Il n’est pas toujours clair si Jake examine ces extraits par chagrin ou par espoir. Ce qui est évident, c’est que lorsque Yang ferme de manière inattendue, la famille préfère le faire revivre, alors Jake – dont la position en tant que propriétaire d’un magasin de thé sous-fréquenté est moins urgent que le travail de sa femme – assume cette responsabilité. Kyra semble un peu plus ambivalente quant au temps que l’effort devrait prendre, tandis que Mika ressent l’absence de Yang avec le plus d’acuité. Alors que Jake rend visite à divers experts en technologie, Après Yang devient une série de petits mystères imbriqués : si le Yang peut être ressuscité ; l’identité de la femme mystérieuse (Haley Lu Richardson) qui surgit dans ses souvenirs ; et comment l’exploration de la question de la sensibilité de Yang déterminera comment la famille traite sa perte potentielle.

Quiconque a vu le film précédent de Kogonada, le charmant drame Linklater en tant qu’esthète Colomb, reconnaîtra qu’il n’est pas intéressé à augmenter les tensions traditionnelles, préférant plutôt créer une ambiance soutenue pour que ses personnages puissent se frayer un chemin. Encore Après Yang a plus de variété que Colomb, qui – aussi enchanteur soit-il – se sentait parfois un peu trop ordonné et boutonné pour son propre bien, trahissant les origines de son créateur en tant qu’essayiste visuel avec une appréciation constante des choses à leur place correcte et proprement architecturale. Kogonada privilégie toujours un cadrage minutieux dans le cadrage et une certaine austérité visuelle fixe, mais il semble également disposé à laisser tomber occasionnellement sa version d’une bombe à confettis, comme une séquence de générique d’ouverture expressive et souriante qui fonctionne à la fois comme un délice visuel et un éclair sournois d’exposition. D’une certaine manière, la nature robotique de Yang semble détendre le cinéaste.

Malea Emma Tjandrawidjaja et Justin H. Min dans After Yang

Malea Emma Tjandrawidjaja et Justin H. Min dans Après Yang
photo: A24

D’autres opportunités de relâcher ce contrôle rigoureux sont fournies par les fragments de mémoire de Yang, qui – comme Jake en voit plus – semblent se fondre avec les souvenirs de la famille de Yang, se chevauchant et faisant écho, répétant certaines lignes et certains gestes sous des angles légèrement différents. S’il s’agit bien de flux mixtes de souvenirs organiques et numériques, il n’y a pas de divergences ou d’incohérences notables à examiner. Au lieu de cela, Kogonada évoque le sentiment de tourner un moment dans votre tête, en le récitant mentalement comme des lignes d’une chanson. Chaque membre de la petite distribution adopte cette approche, et Farrell est particulièrement touchant sans sembler jouer du tout.
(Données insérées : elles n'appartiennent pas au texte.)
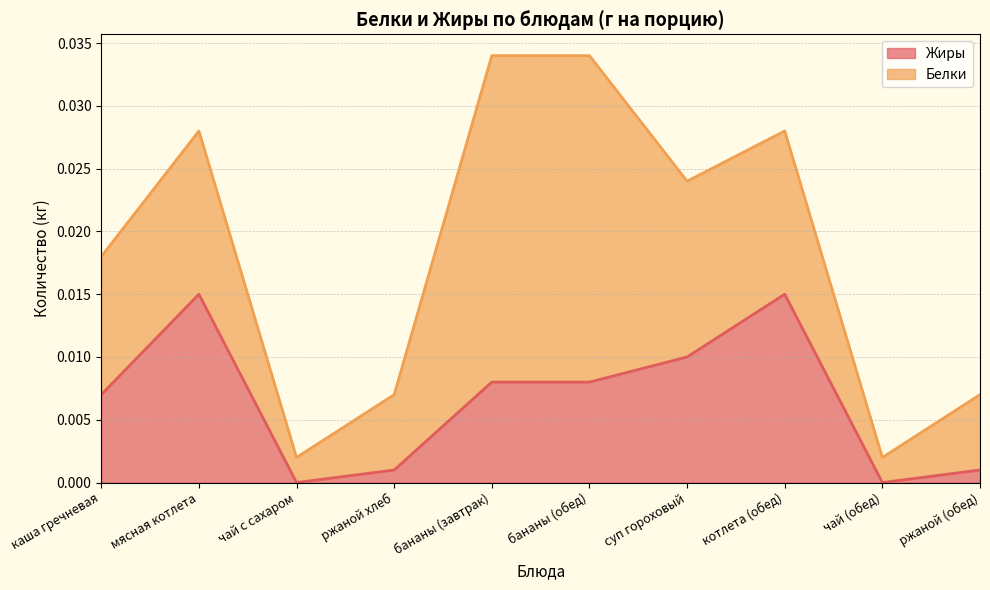

Does the chart have visible grid lines?

Yes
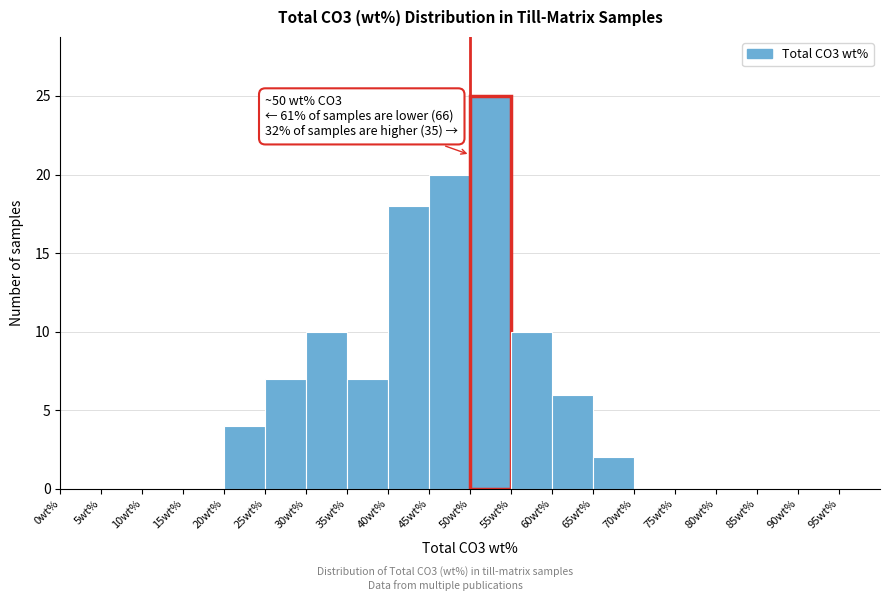

Which range on the x-axis has the tallest bar?

50 to 55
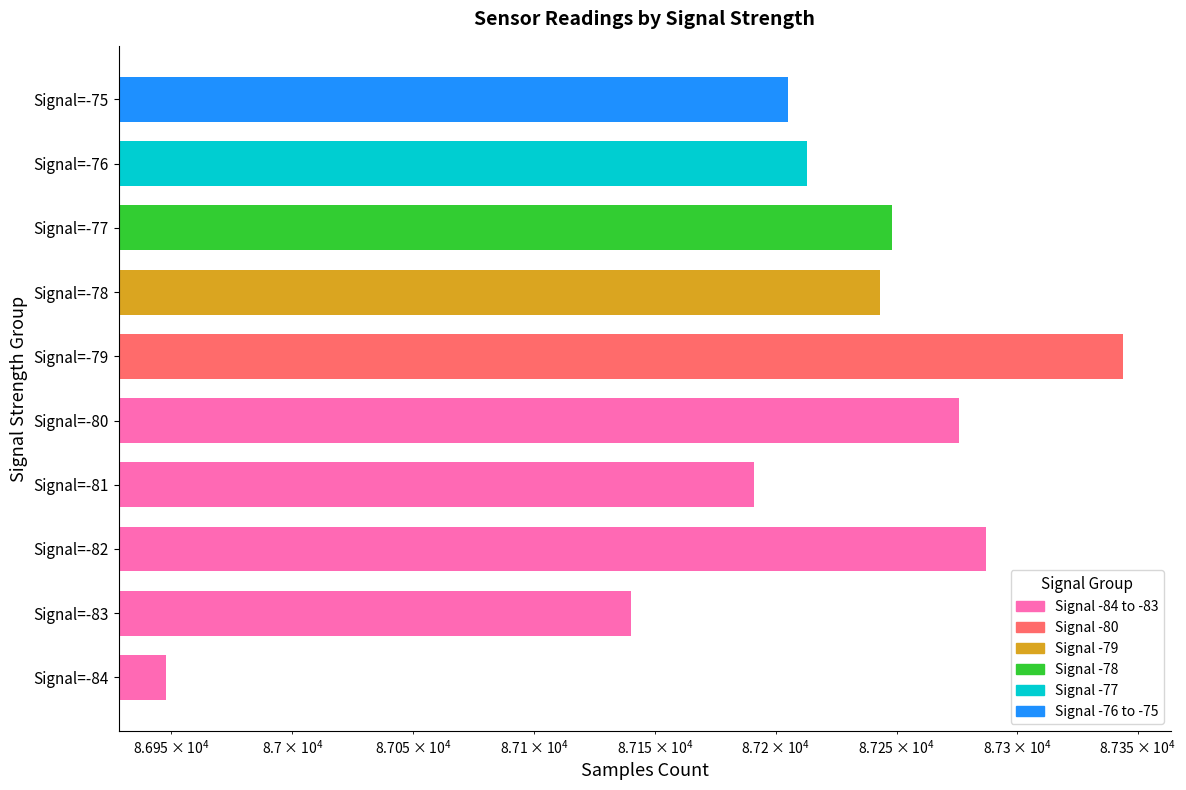

What is the difference between the values at Signal=-79 and Signal=-76?

131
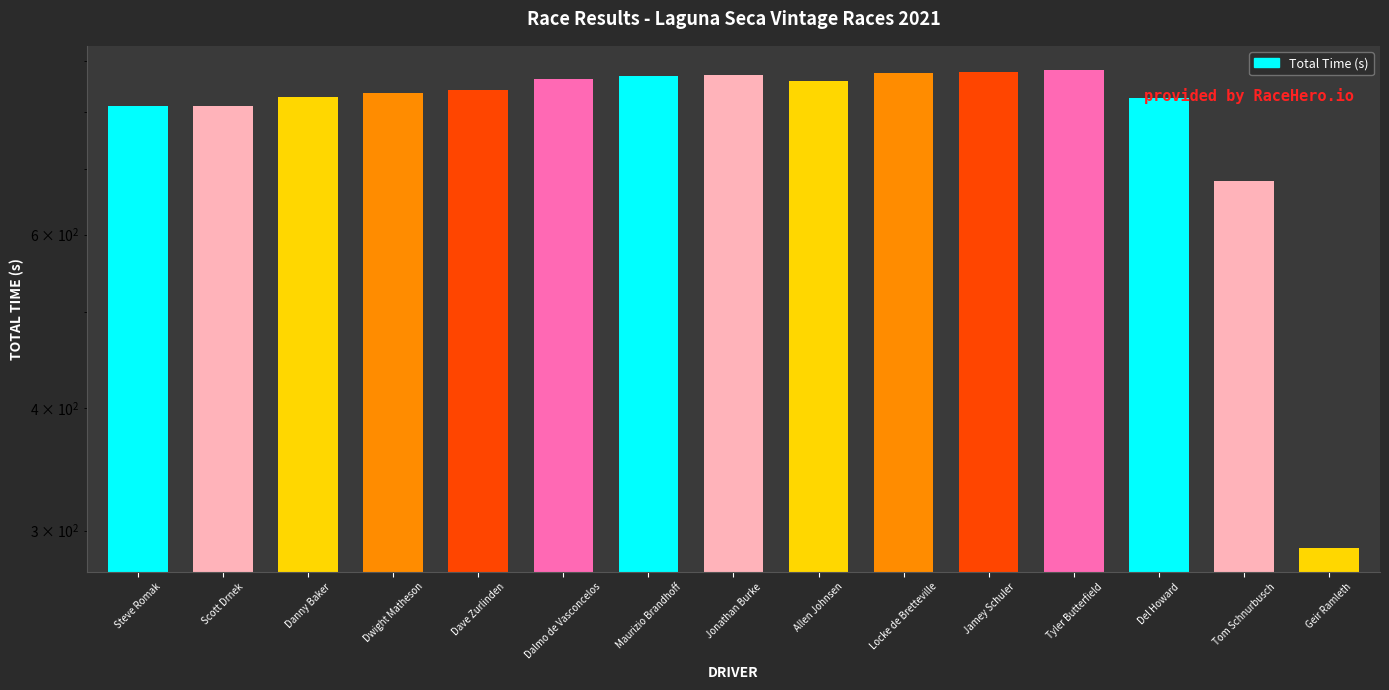

What is the difference between the maximum and minimum values?

594.1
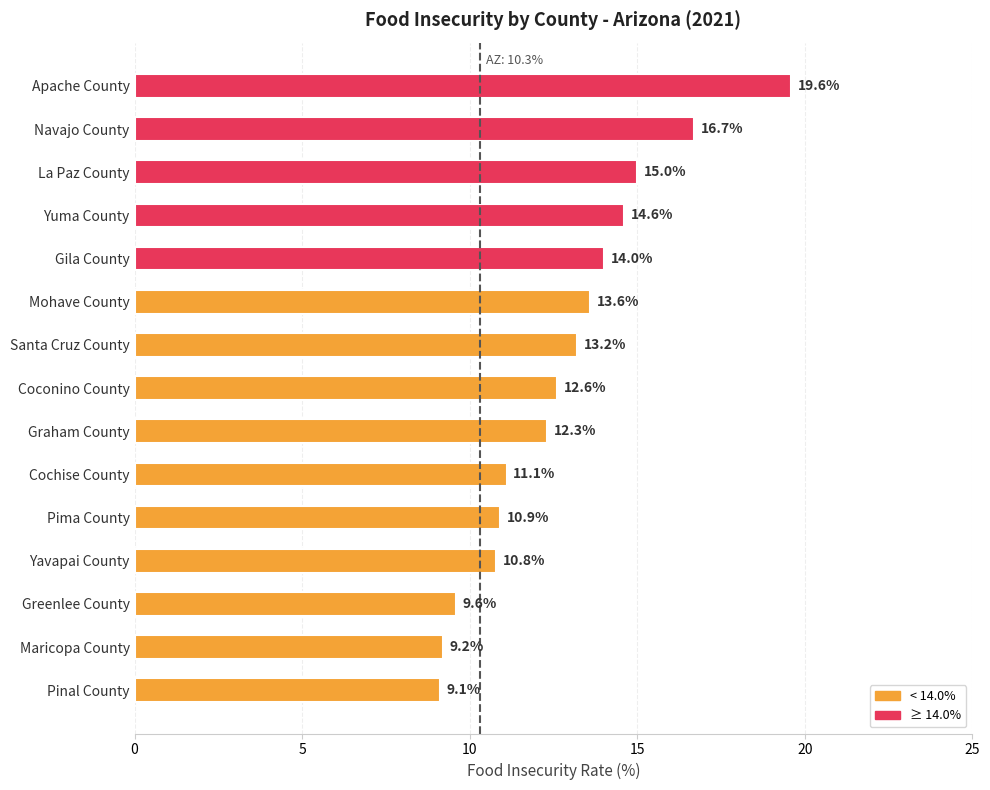

What is the change in value from Graham County to La Paz County?

+2.7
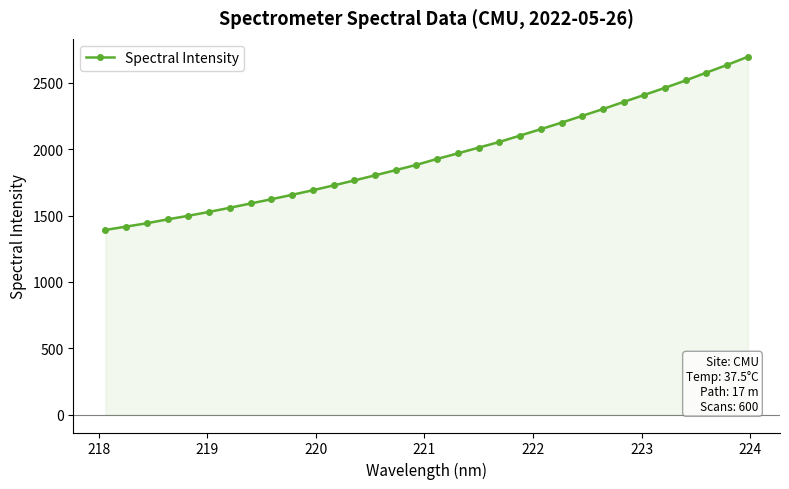

What is the value of the 2nd point from the left?

1417.4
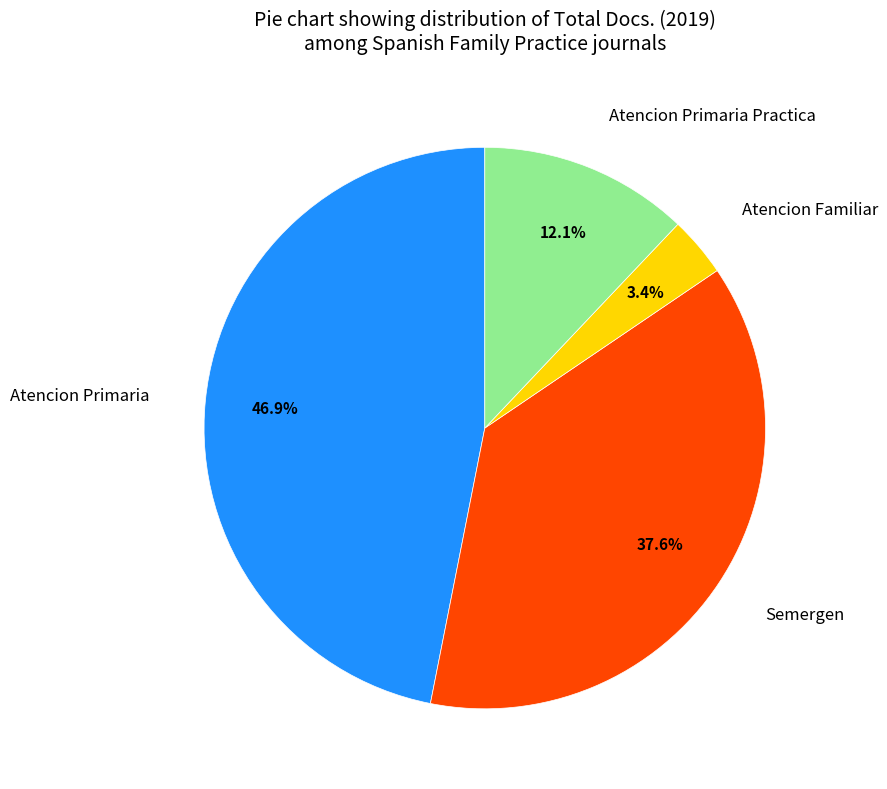

To the nearest percent, what percentage of the pie is Atencion Primaria Practica?

12%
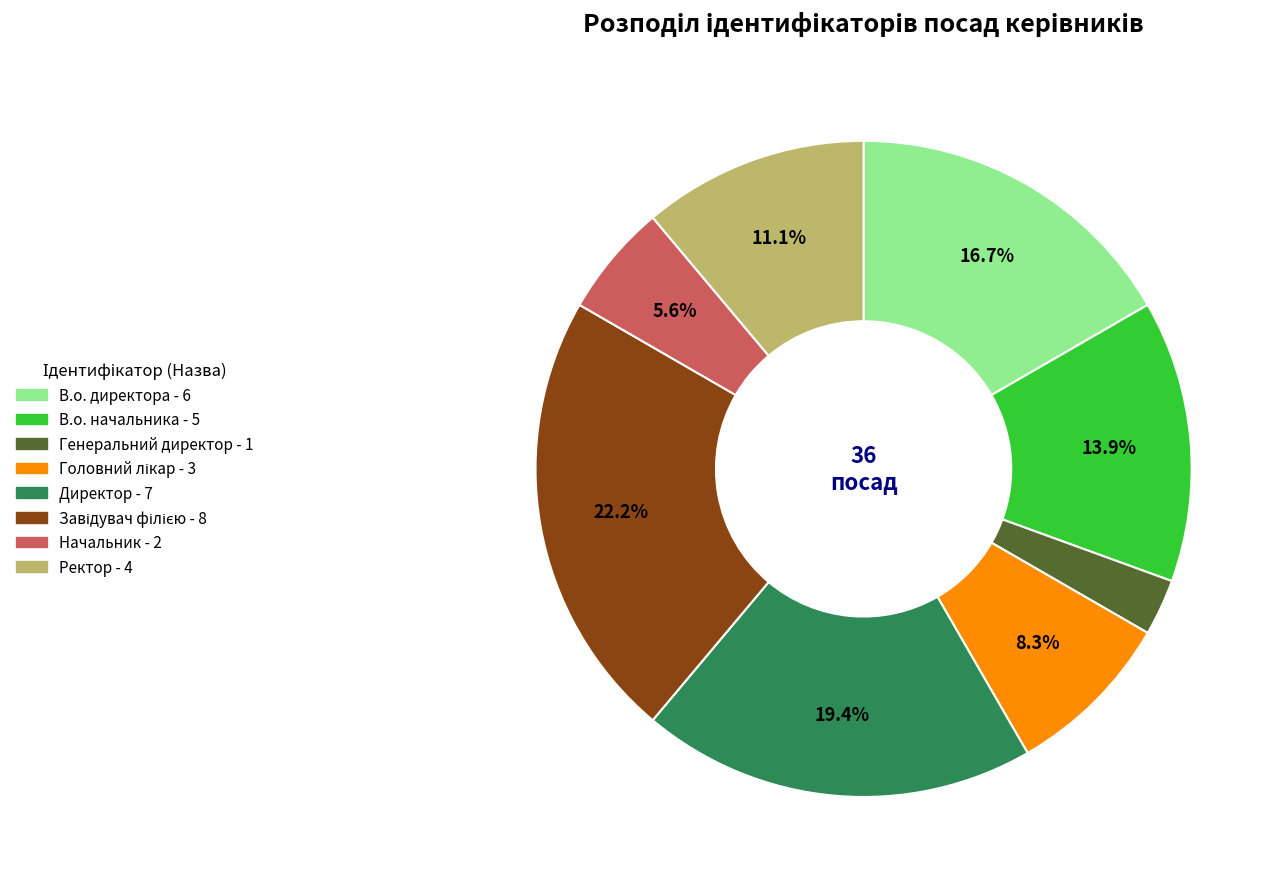

Is there any slice that represents more than half of the pie?

No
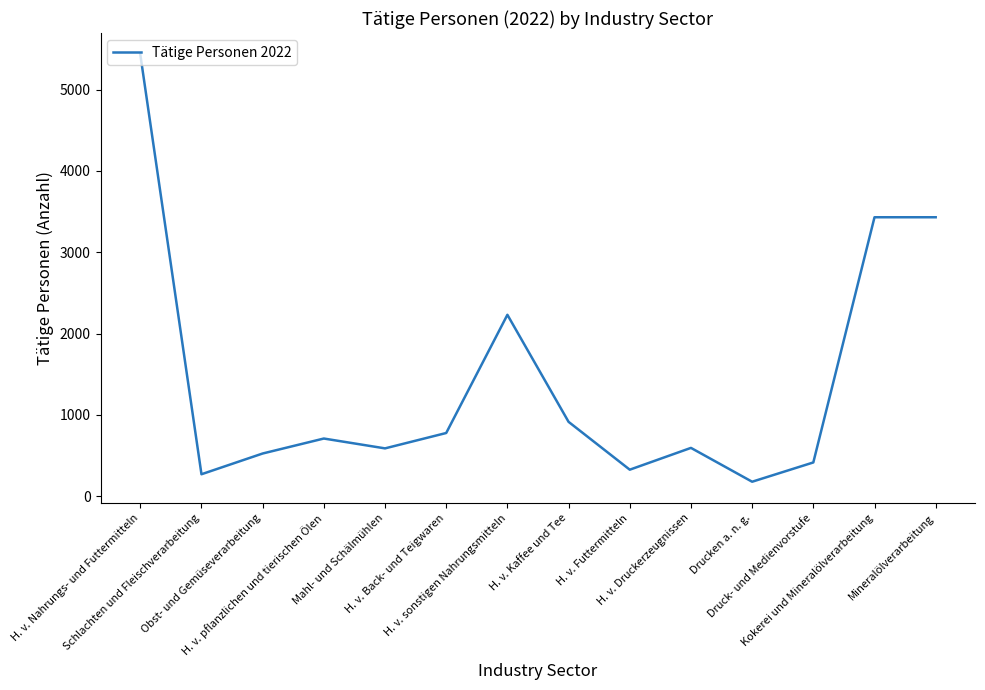

What is the difference between the maximum and minimum values?

5253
Après Yang est suffisamment ruminant pour que tenter de le décrire plus en détail risque de gâcher – non pas des révélations définitives ou des rebondissements (il y en a relativement peu) mais du charme délicat du film. Un ancien critique a-t-il réalisé un film à l’épreuve des critiques, où toute tentative d’analyse ou même de description aura l’impression de voler les bas grondements du tonnerre du film ? S’il l’a fait, c’est grâce au bon sens tranquillement ambitieux d’une œuvre qui capture, entre autres, les ennuis de partager la garde des enfants entre deux parents qui travaillent; les désirs contradictoires de protéger votre enfant du chagrin et de lui permettre d’en tirer des leçons ; et comment des sentiments inconnaissables peuvent se développer dans des recoins inattendus de l’expérience humaine. Malgré les garnitures de science-fiction – ou, vraiment, en parfaite synchronisation avec elles – l’anxiété Après Yang génère la douceur et le bourdonnement de la vie réelle. Il fait de son mieux pour nous parler du monde.